Introduction: Diffuse idiopathic pulmonary neuroendocrine cell hyperplasia (DIPNECH) is a rare condition, with under 100 cases described in literature [1, 2].
Pulmonary epithelioid hemangioendothelioma (PEH) is a vascular tumor very rare in the lung parenchyma, is also of multicentric origin, and extrapulmonary lesions arise from liver, bone, soft tissue, and skin and most of the previously reported cases have been asymptomatic. Herein we describe a case with concomitant DIPNECH and PEH.
Case report: 76-year-old female with chronical cough and angina pectoris (one a month) was to our ambulatory on the 2013. Never fever or night sweating or dyspnoea. The chest x ray showed little bilateral nodules described since the 2005. The lung function test and gastroscopy were normal.
We treated the patient with PPI and inhaled bronchodilators ex adjuvantibus.
On the February 2014 because of the persistence of the cough a Tc scan was performed: “eleven nodular lesion the bigger in the LLL 18×14×15mm, some with calcification”. The bronchoscopy was negative. The patient performed a TTNA of the major nodule which revealed a non-small cell lung carcinoma, not otherwise specifed (NSCLC-NOS).
After the PET with sames results of the CT scan, the patient underwent to the VATS for LLL Lobectomy and linfadenectomy.
Histology: epithelioid hemangioendothelioma. The patient underwent lower left lobectomy.
The immunohistochemical stains showed that the neoplastic cells expressed CD34, CD31 and variable expression for factor VIII. The histological and immunohistochemical features were diagnostic for diffuse idiopathic pulmonary neuroendocrine cell hyperplasia (DIPNECH).

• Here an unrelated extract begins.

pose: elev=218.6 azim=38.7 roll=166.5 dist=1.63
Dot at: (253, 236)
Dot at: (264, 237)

Discussion: The recent WHO classification considers DIPNECH a precursor of carcinoid tumorlets and carcinoid tumors. DIPNECH was first described in the early 1950s  mostly occurs in middle aged or older adults with an average age of diagnosis of 58 years but the reported age range varies from 22 to 79 years. There is a female predilection (F:M 4:1) and most patients are nonsmokers. Clinical presentation is often insidious. HRCT often shows small airways obstruction evidenced by inspiratory mosaic attenuation and expiratory air trapping. The coexistence of multiple pulmonary nodule is the best clue to the diagnosis of DIPNECH. The diagnosis of DIPNECH requires histopathological confirmation of pulmonary neuroendocrine cell proliferation confined to the epithelium of large and small airways. The gold standard remains surgical lung biopsy.
Pulmonary epithelioid hemangioendothelioma (PEH)
In 1975 Dail and Liebow reported the first cases of an unusual pulmonary neoplasm that they called “intravascular bronchioloalveolar tumor” (IVBAT). This name reflected their original hypotesis that the lesion in question was an epithelial tumor: specifically, a bronchioloalveolar carcinoma variant showing prominent vascular invasion .
Conclusion: Herein we reported a case with the association between DIPNECH and PEH: both are rare conditions. The concomitant presence of both lesions in the same patient and in a same lobe is also a potential diagnostic pitfall in evaluating a multinodular lung disease, especially if only small biopsies are under examination. Accurate sampling of lung surgical specimen together with appropriate clinical-radiological correlations may help in correctly reveal both conditions.